# Passage shown

Rutgers Scarlet Knights football
|Rutgers Scarlet Knights football|
|Athletic director||Julie Hermann|
|Head coach||Kyle Flood
2nd year, 13–6 (.684)
|Home stadium||High Point Solutions Stadium|
|Stadium surface||Field Turf|
|Location||Piscataway, New Jersey|
|Conference||American Athletic Conference|
|All-time record||626–606–42 (.508)|
|Postseason bowl record||5–3|
|Claimed national titles||1 (1869)|
|Conference titles||3 (Middle Atlantic)
1 (Big East)
|Fight song||The Bells Must Ring|
|Marching band||Marching Scarlet Knights|
|Rivals||Army Black Knights
Princeton Tigers (historical/defunct)
Maryland Terrapins (future end-of-season game)

# Provided data
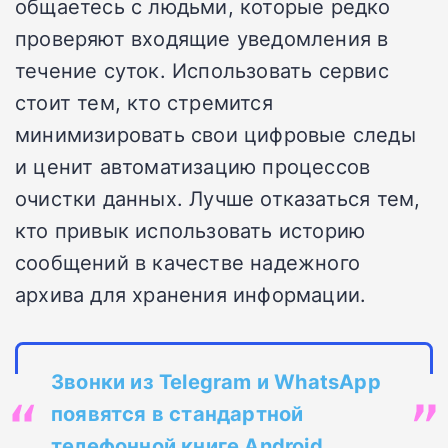
общаетесь с людьми, которые редко
проверяют входящие уведомления в
течение суток. Использовать сервис
стоит тем, кто стремится
минимизировать свои цифровые следы
и ценит автоматизацию процессов
очистки данных. Лучше отказаться тем,
кто привык использовать историю
сообщений в качестве надежного
архива для хранения информации.
Звонки из Telegram и WhatsApp
появятся в стандартной
телефонной книге Android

# About this task
Pick up the Rutgers Scarlet Knights football text after its last line and continue it. The records aren't needed here.

# Task answer
|Website||Rutgers Scarlet Knights|
The Rutgers Scarlet Knights football team represents Rutgers, the State University of New Jersey in the Football Bowl Subdivision (FBS) of the National Collegiate Athletics Association (NCAA). The team competes in the American Athletic Conference (formerly the Big East), of which it has been a football member since 1991, however, Rutgers has announced that it will join the Big Ten Conference beginning with the 2014 season. Rutgers plays its home games at High Point Solutions Stadium, located on the university's Piscataway, New Jersey campus. The team is currently coached by Kyle Flood.
The Rutgers University football program is considered to be one of the most historic programs in the country. In 1869, Rutgers defeated Princeton University by a score of 6 to 4 in what is considered to be the first ever intercollegiate football game. For this reason, Rutgers has been affectionately described as "The Birthplace of College Football." The team currently holds an all-time record of 626–606–42, giving Rutgers the 38th most victories among NCAA FBS programs. Since 2005, Rutgers has appeared in seven bowl games, of which it has won five.
College Football is Born: The First Season (1869)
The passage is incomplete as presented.